Neurosci Bull. 2024 Oct;40(10):1489-1501. doi: 10.1007/s12264-024-01231-0. Epub 2024 Jun 13.
This study aimed to identify possible pathogenic genes in a 90-member family with a rare combination of multiple neurodegenerative disease phenotypes, which has not been depicted by the known neurodegenerative disease. We performed physical and neurological examinations with International Rating Scales to assess signs of ataxia, Parkinsonism, and cognitive function, as well as brain magnetic resonance imaging scans with seven sequences.
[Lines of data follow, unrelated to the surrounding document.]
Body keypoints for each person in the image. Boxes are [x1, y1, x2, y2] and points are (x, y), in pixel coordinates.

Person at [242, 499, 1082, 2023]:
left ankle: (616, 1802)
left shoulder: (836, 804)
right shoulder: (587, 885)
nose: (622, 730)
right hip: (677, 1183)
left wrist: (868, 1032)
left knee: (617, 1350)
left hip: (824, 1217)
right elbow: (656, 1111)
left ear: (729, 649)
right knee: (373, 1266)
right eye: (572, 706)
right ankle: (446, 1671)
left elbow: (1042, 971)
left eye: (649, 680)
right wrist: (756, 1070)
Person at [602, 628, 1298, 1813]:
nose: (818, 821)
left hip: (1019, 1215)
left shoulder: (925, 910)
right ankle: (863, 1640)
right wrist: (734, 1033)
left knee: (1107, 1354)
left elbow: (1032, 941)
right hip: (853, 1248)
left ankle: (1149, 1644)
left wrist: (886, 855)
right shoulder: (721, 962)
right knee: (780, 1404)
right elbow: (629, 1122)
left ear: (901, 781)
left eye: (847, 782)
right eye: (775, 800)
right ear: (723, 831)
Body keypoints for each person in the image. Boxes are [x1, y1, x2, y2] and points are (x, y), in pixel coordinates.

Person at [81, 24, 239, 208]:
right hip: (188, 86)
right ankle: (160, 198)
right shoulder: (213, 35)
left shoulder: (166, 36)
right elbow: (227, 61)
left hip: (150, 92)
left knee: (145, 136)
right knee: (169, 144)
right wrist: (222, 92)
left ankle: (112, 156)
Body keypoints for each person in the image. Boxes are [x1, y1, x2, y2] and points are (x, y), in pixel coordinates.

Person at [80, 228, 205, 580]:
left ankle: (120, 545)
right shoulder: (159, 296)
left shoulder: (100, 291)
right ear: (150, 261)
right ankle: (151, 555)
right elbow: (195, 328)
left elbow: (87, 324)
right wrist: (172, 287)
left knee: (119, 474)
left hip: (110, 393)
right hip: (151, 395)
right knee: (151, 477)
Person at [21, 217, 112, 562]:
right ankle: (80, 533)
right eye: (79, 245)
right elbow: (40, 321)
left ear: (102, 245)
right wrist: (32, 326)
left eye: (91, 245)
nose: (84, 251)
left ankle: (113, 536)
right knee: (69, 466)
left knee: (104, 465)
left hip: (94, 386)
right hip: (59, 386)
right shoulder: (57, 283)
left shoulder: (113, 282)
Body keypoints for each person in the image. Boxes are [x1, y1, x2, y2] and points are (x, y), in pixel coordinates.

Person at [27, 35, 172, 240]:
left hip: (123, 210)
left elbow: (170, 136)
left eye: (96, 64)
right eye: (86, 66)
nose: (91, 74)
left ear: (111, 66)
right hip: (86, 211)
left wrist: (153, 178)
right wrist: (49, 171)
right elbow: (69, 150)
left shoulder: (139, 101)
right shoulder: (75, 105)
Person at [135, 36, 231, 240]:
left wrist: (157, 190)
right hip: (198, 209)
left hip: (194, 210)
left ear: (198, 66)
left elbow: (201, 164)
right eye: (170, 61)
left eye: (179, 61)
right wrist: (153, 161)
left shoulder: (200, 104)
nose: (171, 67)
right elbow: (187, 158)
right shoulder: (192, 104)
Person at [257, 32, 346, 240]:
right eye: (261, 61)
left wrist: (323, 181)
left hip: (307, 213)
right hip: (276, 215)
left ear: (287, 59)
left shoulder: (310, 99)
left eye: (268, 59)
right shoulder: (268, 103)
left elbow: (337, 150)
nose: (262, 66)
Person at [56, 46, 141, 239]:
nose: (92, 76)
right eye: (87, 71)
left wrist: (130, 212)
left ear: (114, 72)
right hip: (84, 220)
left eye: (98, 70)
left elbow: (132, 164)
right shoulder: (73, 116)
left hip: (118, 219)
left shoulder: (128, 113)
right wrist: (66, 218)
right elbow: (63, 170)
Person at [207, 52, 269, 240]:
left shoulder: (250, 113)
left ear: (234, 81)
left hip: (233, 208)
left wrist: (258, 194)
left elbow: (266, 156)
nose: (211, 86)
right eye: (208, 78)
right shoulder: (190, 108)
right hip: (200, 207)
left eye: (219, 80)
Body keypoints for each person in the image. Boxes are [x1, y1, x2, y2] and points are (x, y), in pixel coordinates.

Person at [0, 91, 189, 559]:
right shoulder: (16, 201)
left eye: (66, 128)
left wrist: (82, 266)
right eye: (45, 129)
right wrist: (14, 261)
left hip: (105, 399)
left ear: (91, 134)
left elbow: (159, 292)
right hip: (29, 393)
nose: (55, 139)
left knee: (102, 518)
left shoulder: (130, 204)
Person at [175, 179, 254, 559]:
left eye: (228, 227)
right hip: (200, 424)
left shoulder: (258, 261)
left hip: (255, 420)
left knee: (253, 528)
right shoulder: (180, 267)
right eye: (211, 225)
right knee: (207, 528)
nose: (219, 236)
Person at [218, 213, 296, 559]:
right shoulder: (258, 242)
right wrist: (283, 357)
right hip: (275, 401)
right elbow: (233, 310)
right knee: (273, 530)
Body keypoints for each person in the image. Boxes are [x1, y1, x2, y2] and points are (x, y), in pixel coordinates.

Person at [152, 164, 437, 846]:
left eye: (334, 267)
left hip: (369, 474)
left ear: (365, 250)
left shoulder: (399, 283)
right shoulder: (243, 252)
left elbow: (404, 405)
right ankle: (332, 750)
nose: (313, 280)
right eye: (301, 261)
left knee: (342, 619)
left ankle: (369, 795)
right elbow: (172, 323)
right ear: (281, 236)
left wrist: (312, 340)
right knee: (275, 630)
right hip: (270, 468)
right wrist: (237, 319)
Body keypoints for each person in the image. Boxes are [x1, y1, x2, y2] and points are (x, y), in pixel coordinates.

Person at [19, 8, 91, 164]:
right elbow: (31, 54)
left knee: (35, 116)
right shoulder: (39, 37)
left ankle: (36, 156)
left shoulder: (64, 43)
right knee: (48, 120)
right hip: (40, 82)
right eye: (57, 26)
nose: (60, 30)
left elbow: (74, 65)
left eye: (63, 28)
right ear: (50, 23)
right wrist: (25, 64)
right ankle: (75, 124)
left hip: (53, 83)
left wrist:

We searched for co-segregations of abnormal repeat-expansion loci, pathogenic variants in known spinocerebellar ataxia-related genes, and novel rare mutations via whole-genome sequencing and linkage analysis. A rare co-segregating missense mutation in the CARS gene was validated by Sanger sequencing and the aminoacylation activity of mutant CARS was measured by spectrophotometric assay. This pedigree presented novel late-onset core characteristics including cerebellar ataxia, Parkinsonism, and pyramidal signs in all nine affected members. Brain magnetic resonance imaging showed cerebellar/pons atrophy, pontine-midline linear hyperintensity, decreased rCBF in the bilateral basal ganglia and cerebellar dentate nucleus, and hypo-intensities of the cerebellar dentate nuclei, basal ganglia, mesencephalic red nuclei, and substantia nigra, all of which suggested neurodegeneration. Whole-genome sequencing identified a novel pathogenic heterozygous mutation (E795V) in the CARS gene, meanwhile, exhibited none of the known repeat-expansions or point mutations in pathogenic genes. Remarkably, this CARS mutation causes a 20% decrease in aminoacylation activity to charge tRNA with L-cysteine in protein synthesis compared with that of the wild type. All family members carrying a heterozygous mutation CARS (E795V) had the same clinical manifestations and neuropathological changes of Parkinsonism and spinocerebellar-ataxia. These findings identify novel pathogenesis of Parkinsonism-spinocerebellar ataxia and provide insights into its genetic architecture.
本研究旨在鉴定一个 90 人的家系中可能的致病基因,该家系具有多种神经退行性疾病表型的罕见组合,这些表型尚未被已知的神经退行性疾病所描绘。我们对患者进行了体格检查和神经系统检查,采用国际评分量表评估共济失调、帕金森病和认知功能的体征,以及 7 个序列的脑磁共振成像扫描。我们通过全基因组测序和连锁分析,寻找异常重复扩展位点、已知脊髓小脑共济失调相关基因的致病变异以及新的罕见突变的共分离。通过桑格测序验证了 CARS 基因中罕见的共分离错义突变,并用分光光度法测定了突变 CARS 的氨酰化活性。该家系呈现了新的迟发性核心特征,包括 9 名受累者的小脑共济失调、帕金森病和锥体束征。脑磁共振成像显示小脑/脑桥萎缩、脑桥中线线性高信号、双侧基底节和小脑齿状核 rCBF 减少,以及小脑齿状核、基底节、中脑红核和黑质低信号,均提示神经退行性变。全基因组测序鉴定了 CARS 基因中的一个新的致病性杂合突变(E795V),同时,在致病基因中未发现已知的重复扩展或点突变。值得注意的是,与野生型相比,该 CARS 突变导致 L-半胱氨酸的 tRNA 氨酰化活性在蛋白质合成中降低了 20%。所有携带杂合突变 CARS(E795V)的家系成员均具有相同的帕金森病和脊髓小脑共济失调的临床表现和神经病理学改变。这些发现确定了帕金森病-脊髓小脑共济失调的新发病机制,并为其遗传结构提供了新的认识。